Pilot trial: Pioglitazone versus placebo in patients with plaque psoriasis (the P6)

Background Disordered differentiation and hyperproliferation of keratinocytes with inflammation are the hallmarks of psoriasis. Ligand activation of peroxisome proliferator receptor-gamma (a class of nuclear receptors) by thiazolidinediones can normalize the histologic features of psoriasis. Method In a 10-week, double-blind, randomized, placebo-controlled, parallel-group study, 70 patients with moderate to severe psoriasis received one of the following treatments: pioglitazone 15 mg, pioglitazone 30 mg or placebo. Efficacy was evaluated by observing the change in the psoriasis area and severity index (PASI) after 10 weeks of treatment. Results There was a dose-dependent improvement in psoriasis. Median PASI scores at the end of 10 weeks were significantly reduced in the pioglitazone treatment groups as compared to the placebo-treated group. The psoriasis lesions cleared in more than 40% of patients treated with pioglitazone as compared to 12.5% of those with placebo.
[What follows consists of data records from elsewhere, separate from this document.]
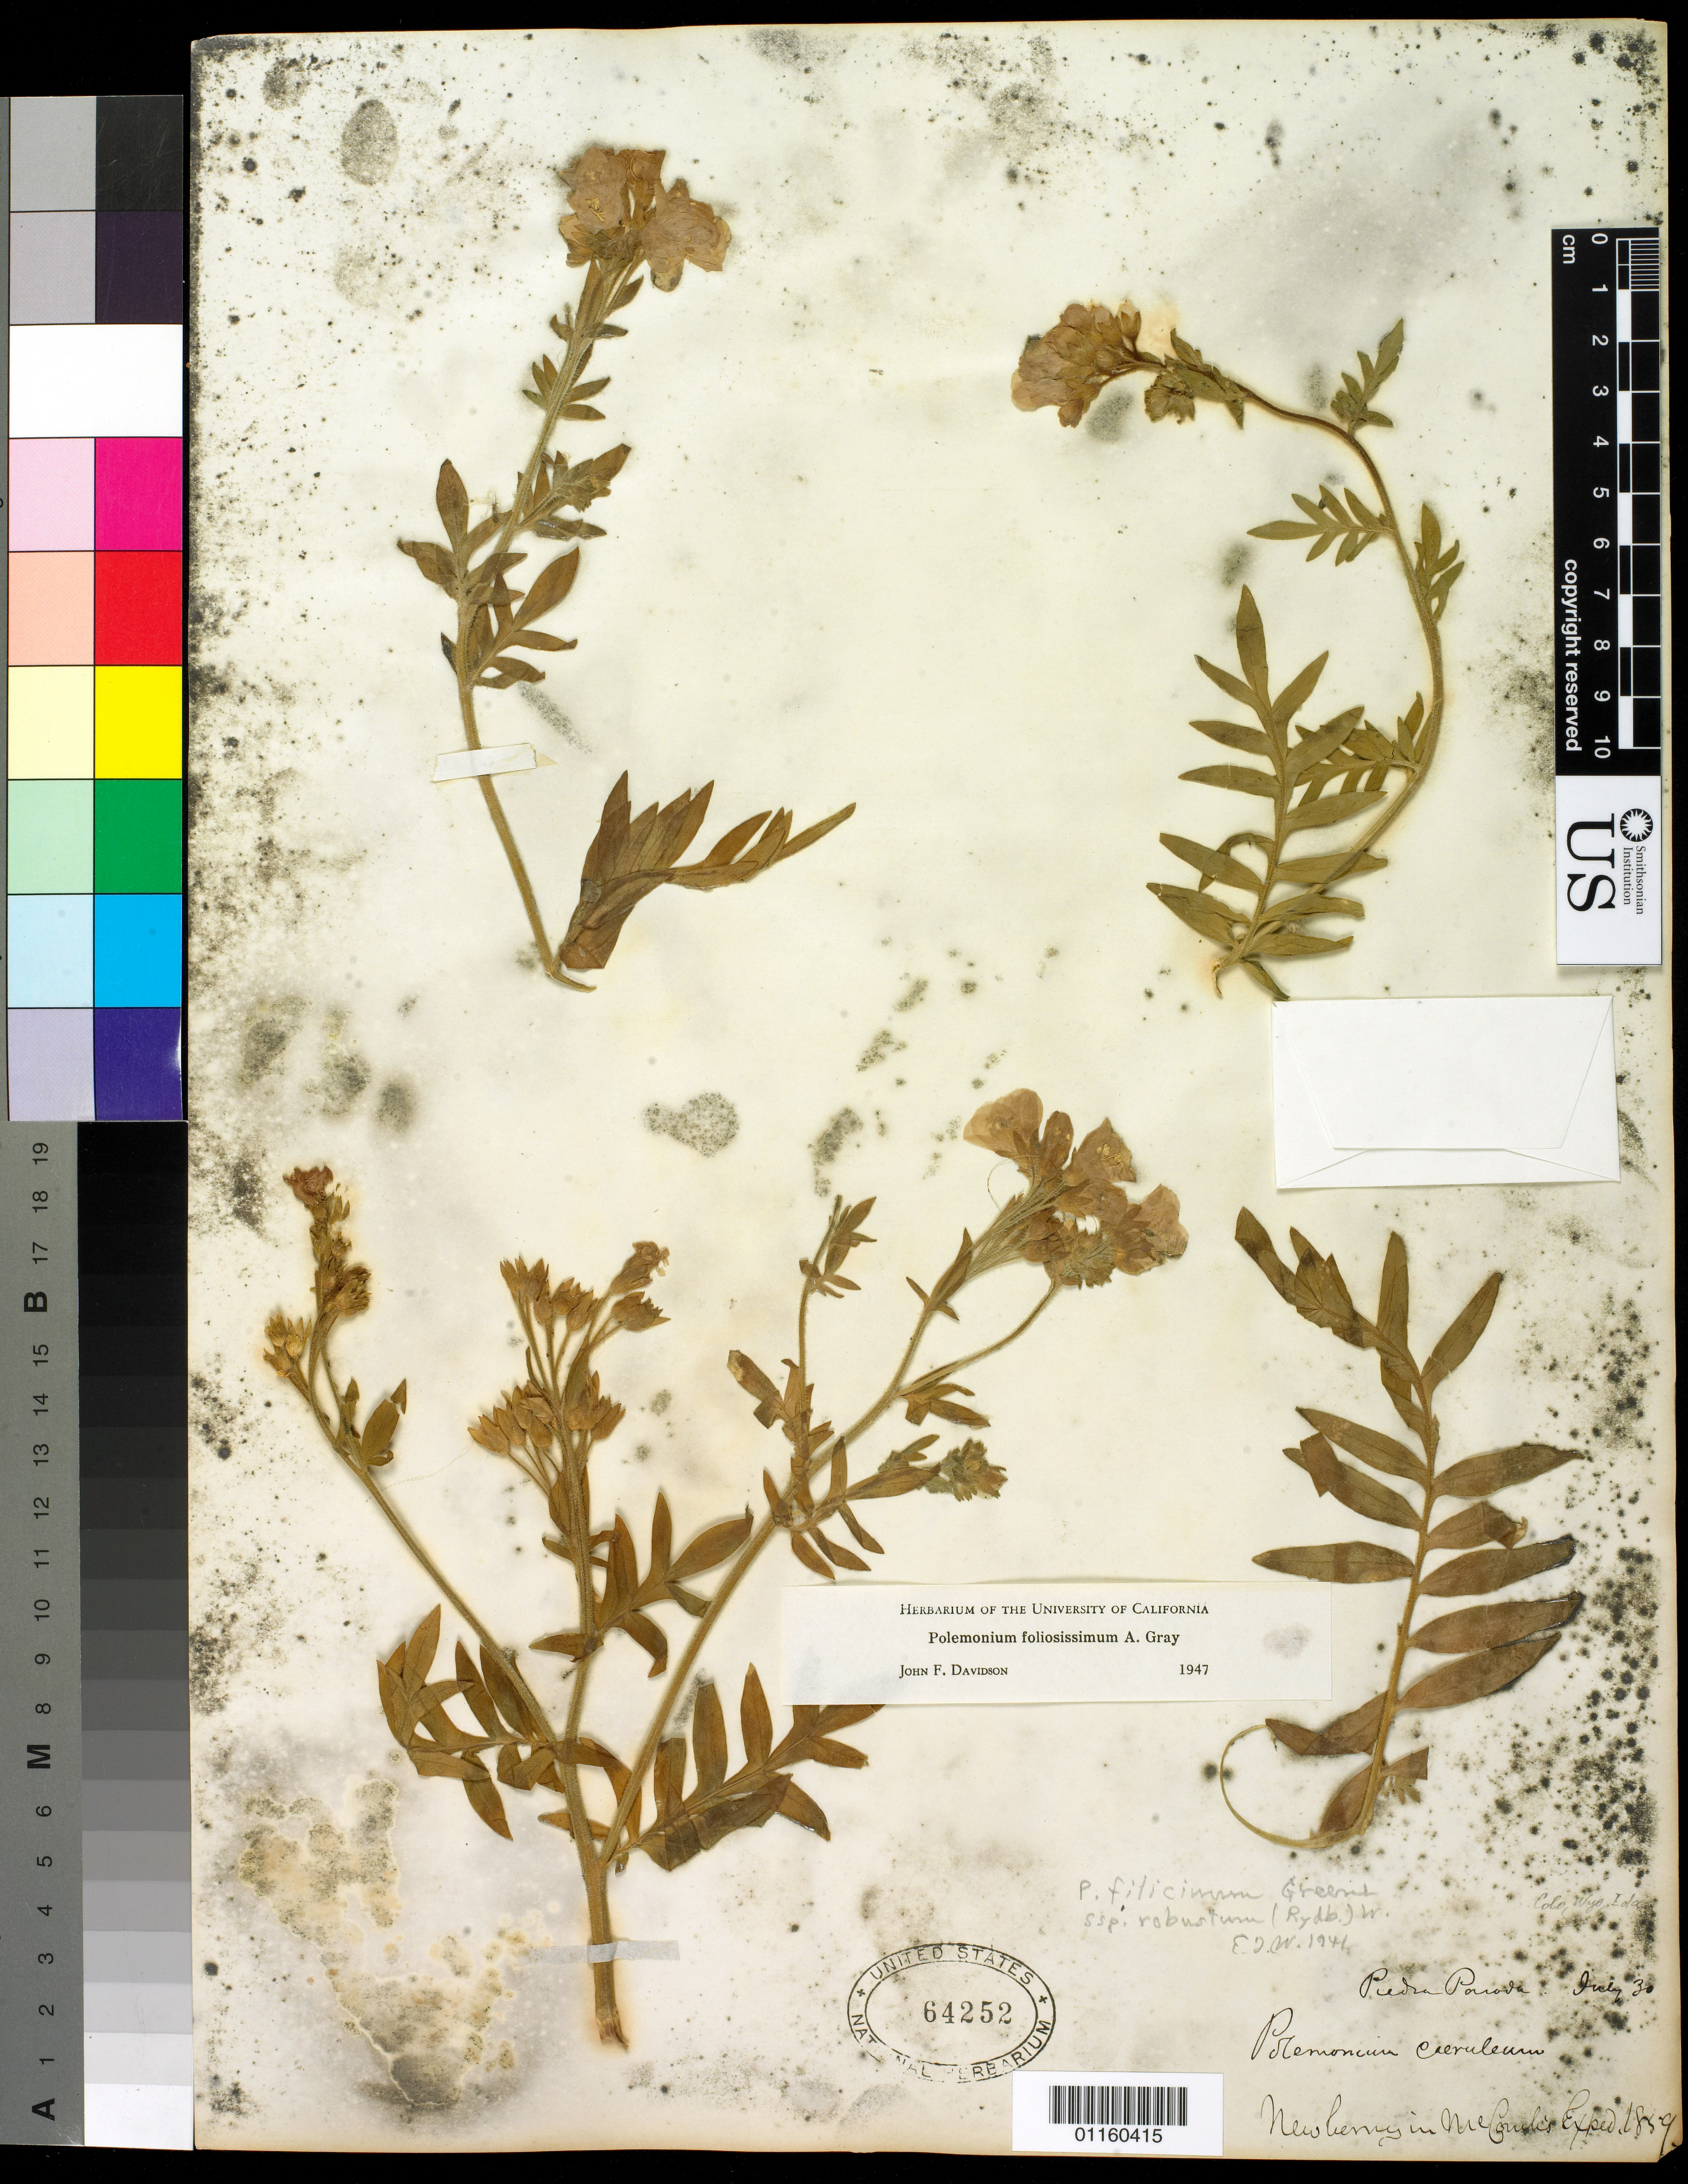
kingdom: Plantae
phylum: Tracheophyta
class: Magnoliopsida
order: Ericales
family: Polemoniaceae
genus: Polemonium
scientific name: Polemonium foliosissimum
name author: A. Gray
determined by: Davidson, J. F.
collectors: -. Newberry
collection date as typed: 30 Jul 1859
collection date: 1859-07-30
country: United States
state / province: Colorado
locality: Piedra Parada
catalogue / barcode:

The percentage reduction in mean PASI scores was 21.6%,41.1% and 47.5% in the placebo, pioglitazone 15 mg, and 30 mg groups, respectively. No serious adverse events were detected. Conclusion This is the first report from a controlled trial demonstrating that pioglitazone could be considered as an efficacious and safe agent for the treatment of plaque psoriasis. The optimum dose and duration of pioglitazone therapy remain to be determined.